Annals of Clinical and Translational Neurology (Jan 2020)

High‐resolution metabolomic profiling of Alzheimer’s disease in plasma

  • Megan M. Niedzwiecki,
  • Douglas I. Walker,
  • Jennifer Christina Howell,
  • Kelly D. Watts,
  • Dean P. Jones,
  • Gary W. Miller,
  • William T. Hu

DOI
https://doi.org/10.1002/acn3.50956
Journal volume & issue
Vol. 7, no. 1
pp. 36 – 45

Abstract

Read online

Abstract Background Alzheimer’s disease (AD) is a complex neurological disorder with contributions from genetic and environmental factors. High‐resolution metabolomics (HRM) has the potential to identify novel endogenous and environmental factors involved in AD. Previous metabolomics studies have identified circulating metabolites linked to AD, but lack of replication and inconsistent diagnostic algorithms have hindered the generalizability of these findings. Here we applied HRM to identify plasma metabolic and environmental factors associated with AD in two study samples, with cerebrospinal fluid (CSF) biomarkers of AD incorporated to achieve high diagnostic accuracy. Methods Liquid chromatography‐mass spectrometry (LC–MS)‐based HRM was used to identify plasma and CSF metabolites associated with AD diagnosis and CSF AD biomarkers in two studies of prevalent AD (Study 1: 43 AD cases, 45 mild cognitive impairment [MCI] cases, 41 controls; Study 2: 50 AD cases, 18 controls).
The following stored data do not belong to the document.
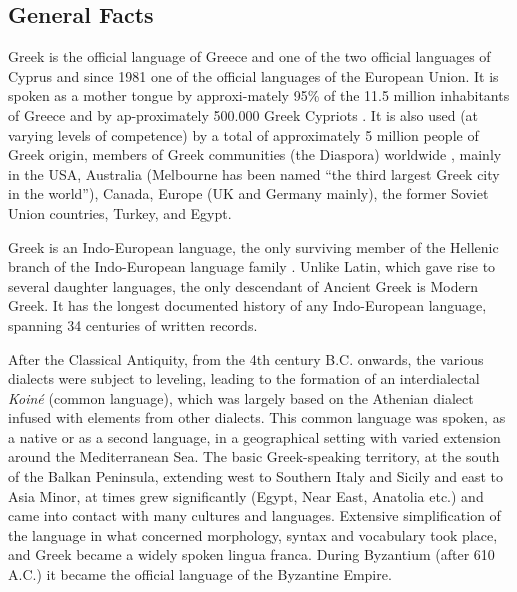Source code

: \clearpage


\begin{multicols}{2}

\subsection{General Facts}

Greek is the official language of Greece and one of the two official languages of Cyprus and since 1981 one of the official languages of the European Union. It is spoken as a mother tongue by approxi-mately 95\% of the 11.5 million inhabitants of Greece and by ap-proximately 500.000 Greek Cypriots \cite{Stat1}. It is also used (at varying levels of competence) by a total of approximately 5 million people of Greek origin, members of Greek communities (the Diaspora) worldwide  \cite{Dias1}, mainly in the USA, Australia (Melbourne has been named “the third largest Greek city in the world”), Canada, Europe (UK and Germany mainly), the former Soviet Union countries, Turkey, and Egypt. 

Greek is an Indo-European language, the only surviving member of the Hellenic branch of the Indo-European language family \cite{Trud1}. Unlike Latin, which gave rise to several daughter languages, the only descendant of Ancient Greek is Modern Greek. It has the longest documented history of any Indo-European language, spanning 34 centuries of written records.

After the Classical Antiquity, from the 4th century B.C. onwards, the various dialects were subject to leveling, leading to the formation of an interdialectal \textit{Koiné} (common language), which was largely based on the Athenian dialect infused with elements from other dialects. This common language was spoken, as a native or as a second language, in a geographical setting with varied extension around the Mediterranean Sea. The basic Greek-speaking territory, at the south of the Balkan Peninsula, extending west to Southern Italy and Sicily and east to Asia Minor, at times grew significantly (Egypt, Near East, Anatolia etc.) and came into contact with many cultures and languages. Extensive simplification of the language in what concerned morphology, syntax and vocabulary took place, and Greek became a widely spoken lingua franca. During Byzantium (after 610 A.C.) it became the official language of the Byzantine Empire.


\end{multicols}
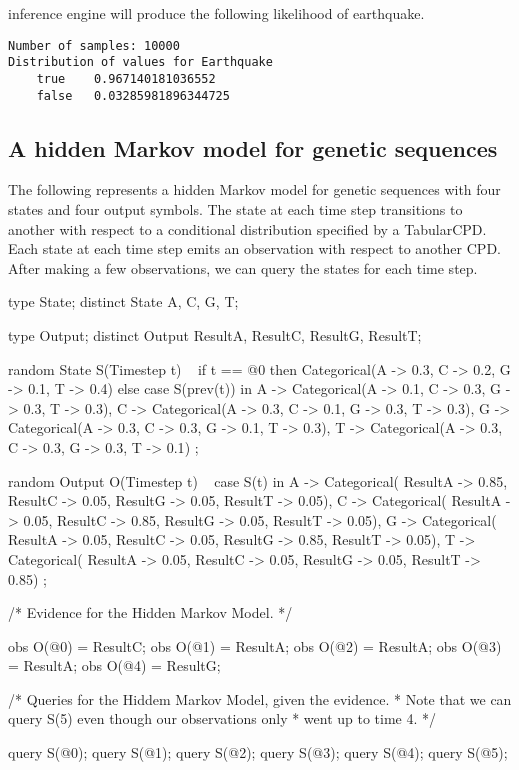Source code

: \bl inference engine will produce the following likelihood of earthquake.
\begin{verbatim}
Number of samples: 10000
Distribution of values for Earthquake
	true	0.967140181036552
	false	0.03285981896344725
\end{verbatim}


\subsection{A hidden Markov model for genetic sequences}
\begin{example}
The following represents a hidden Markov model for genetic sequences with four states and four output symbols. The state at each time step transitions to another with respect to a conditional distribution specified by a TabularCPD. 
Each state at each time step emits an observation with respect to another CPD. After making a few observations, we can query the states for each time step.
\end{example}

\begin{blogcode}
type State;
distinct State A, C, G, T;

type Output;
distinct Output ResultA, ResultC, ResultG, ResultT;

random State S(Timestep t) ~
  if t == @0 then 
    Categorical({A -> 0.3, C -> 0.2, G -> 0.1, T -> 0.4})
  else case S(prev(t)) in {
    A -> Categorical({A -> 0.1, C -> 0.3, G -> 0.3, T -> 0.3}),
    C -> Categorical({A -> 0.3, C -> 0.1, G -> 0.3, T -> 0.3}),
    G -> Categorical({A -> 0.3, C -> 0.3, G -> 0.1, T -> 0.3}),
    T -> Categorical({A -> 0.3, C -> 0.3, G -> 0.3, T -> 0.1})
  };

random Output O(Timestep t) ~ 
  case S(t) in {
    A -> Categorical({
      ResultA -> 0.85, ResultC -> 0.05, 
      ResultG -> 0.05, ResultT -> 0.05}),
    C -> Categorical({
      ResultA -> 0.05, ResultC -> 0.85, 
      ResultG -> 0.05, ResultT -> 0.05}),
    G -> Categorical({
      ResultA -> 0.05, ResultC -> 0.05, 
      ResultG -> 0.85, ResultT -> 0.05}),
    T -> Categorical({
      ResultA -> 0.05, ResultC -> 0.05, 
      ResultG -> 0.05, ResultT -> 0.85})
  };

/* Evidence for the Hidden Markov Model.
 */

obs O(@0) = ResultC;
obs O(@1) = ResultA;
obs O(@2) = ResultA;
obs O(@3) = ResultA;
obs O(@4) = ResultG;

/* Queries for the Hiddem Markov Model, given the evidence.  
 * Note that we can query S(5) even though our observations only 
 * went up to time 4.
 */

query S(@0);
query S(@1);
query S(@2);
query S(@3);
query S(@4);
query S(@5);
\end{blogcode}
AD‐associated metabolites were identified using a metabolome‐wide association study (MWAS) framework. Results An MWAS meta‐analysis identified three non‐medication AD‐associated metabolites in plasma, including elevated levels of glutamine and an unknown halogenated compound and lower levels of piperine, a dietary alkaloid. The non‐medication metabolites were correlated with CSF AD biomarkers, and glutamine and the unknown halogenated compound were also detected in CSF. Furthermore, in Study 1, the unknown compound and piperine were altered in MCI patients in the same direction as AD dementia. Conclusions In plasma, AD was reproducibly associated with elevated levels of glutamine and a halogen‐containing compound and reduced levels of piperine. These findings provide further evidence that exposures and behavior may modify AD risks.